Kita hidup di dunia di mana batas antara kebenaran dan kebohongan semakin kabur. Saat ini setiap orang bisa menjadi ahli dengan hanya memencet tombol atau menekan layar gadget. Apalagi saat ini kita berada di era masyarakat informasi. Tentu masyarakat lebih memiliki kemampuan untuk memproses suatu informasi. Dahulu informasi hanya dibuat oleh beberapa pihak. Saat ini semuanya memiliki kesempatan untuk memproduksi dan menyebarkan informasi. Baik informasi yang dapat dipertanggungjawabkan maupun yang hanya mencari sensasi (viral).
Untuk menghadapi era post truth kita harus mampu memahami fenomena yang terjadi. Caranya dengan meningkatkan kemampuan literasi sebagai filter. Informasi perlu di cross check. Setidaknya ada lima hal yang perlu dijadikan pedoman agar berhati-hati dalam menerima maupun menyebarkan informasi:
- Sebelum mengunggah ulang sesuatu di media sosial, konfirmasikan konten tersebut dengan menggunakan sumber yang berbeda, seperti outlet berita terpercaya, universitas, atau lembaga pemerintah. Misalnya di website kominfo terhadap kanal laporan isu hoax yang dapat diakses disini https://www.kominfo.go.id/content/all/laporan_isu_hoaks;
- Baca sebelum membagikan. Pastikan membaca artikel yang ditautkan atau menonton video secara lengkap atau tuntas, sebelum membagikannya kepada pembaca lain. Jangan terpancing dengan judul atau tidak membaca/menonton hingga tuntas;
- Pertimbangkan sumbernya. Apakah Anda mempercayai orang yang membuat konten tersebut? Apakah mereka seorang jurnalis, pejabat terpilih, atau peneliti? Jika Anda tidak mengenal mereka, lakukan sedikit riset. Sudah berapa lama halaman mereka aktif? Apakah mereka memiliki kehadiran di platform media sosial lainnya? Apakah ini halaman atau situs satir?
- Periksa ulang. Dapatkah Anda mengkonfirmasi konten tersebut dengan menggunakan sumber lain yang dapat diandalkan seperti outlet berita terpercaya, universitas, atau lembaga pemerintah?
- Pertimbangkan efek amplifikasi. Terkadang, kita terpancing untuk sesegera mungkin ingin membagikan sebuah kiriman yang Anda ketahui salah, disertai dengan pemeriksaan fakta. Namun, apakah dengan membagikannya akan semakin menyebarkannya? Jika demikian, Anda mungkin ingin mengambil tangkapan layar sebagai gantinya. Apabila tangkapan layar tersebut juga dapat membahayakan, jangan sertakan sama sekali.

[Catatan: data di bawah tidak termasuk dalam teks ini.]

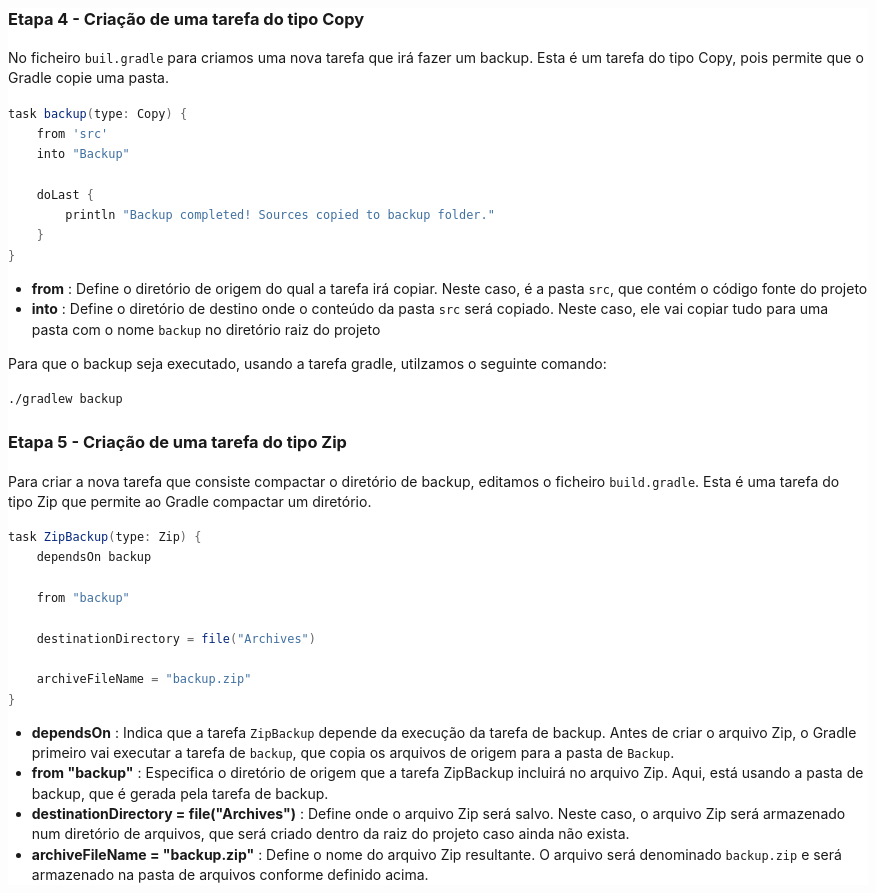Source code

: 

### Etapa 4 - Criação de uma tarefa do tipo Copy
No ficheiro `buil.gradle` para criamos uma nova tarefa que irá fazer um backup.
Esta é um tarefa do tipo Copy, pois permite que o Gradle copie uma pasta.
```groovy
task backup(type: Copy) {
    from 'src'
    into "Backup"

    doLast {
        println "Backup completed! Sources copied to backup folder."
    }
}
```
- **from** : Define o diretório de origem do qual a tarefa irá copiar. Neste caso, é a pasta `src`, que contém o código fonte do projeto
- **into** : Define o diretório de destino onde o conteúdo da pasta `src` será copiado.  Neste caso, ele vai copiar tudo para uma pasta com o nome `backup` no diretório raiz do projeto

Para que o backup seja executado, usando a tarefa gradle, utilzamos o seguinte comando:
```
./gradlew backup
```

### Etapa 5 - Criação de uma tarefa do tipo Zip
Para criar a nova tarefa que consiste compactar o diretório de backup, editamos o 
ficheiro `build.gradle`. Esta é uma tarefa do tipo Zip que permite ao Gradle compactar
um diretório.

```groovy
task ZipBackup(type: Zip) {
    dependsOn backup

    from "backup"

    destinationDirectory = file("Archives")

    archiveFileName = "backup.zip"
}
```
- **dependsOn** : Indica que a tarefa `ZipBackup` depende da execução da tarefa de 
backup. Antes de criar o arquivo Zip, o Gradle primeiro vai executar a tarefa de 
`backup`, que copia os arquivos de origem para a pasta de `Backup`.
- **from "backup"** : Especifica o diretório de origem que a tarefa ZipBackup 
incluirá no arquivo Zip. Aqui, está usando a pasta de backup, que é gerada pela 
tarefa de backup.
- **destinationDirectory = file("Archives")** : Define onde o arquivo Zip será salvo. 
Neste caso, o arquivo Zip será armazenado num diretório de arquivos, que será 
criado dentro da raiz do projeto caso ainda não exista.
- **archiveFileName = "backup.zip"** : Define o nome do arquivo Zip resultante. 
O arquivo será denominado `backup.zip` e será armazenado na pasta de arquivos 
conforme definido acima.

Itulah beberapa tips yang perlu dilakukan agar semakin bijak dalam bermedia sosial. Mengendalikan jari tentu akan lebih selamat daripada terburu-buru untuk berbagi. Terutama bagi seorang selebgram, tiktoker, youtuber, maupun konten kreator lainnya perlu mengambil peran untuk benar-benar memproduksi informasi yang bertanggungjawab dan layak dikonsumsi publik.
Masyarakat juga perlu lebih membekali diri dengan literasi agar tidak mudah menjadi sasaran atau korban berita hoax. Ada berbagai risiko apabila sembarangan dalam memainkan jari dalam bermedia sosial. Berhati-hati tentu menjadi kunci agar terhindar dari berbagai konsekuensi.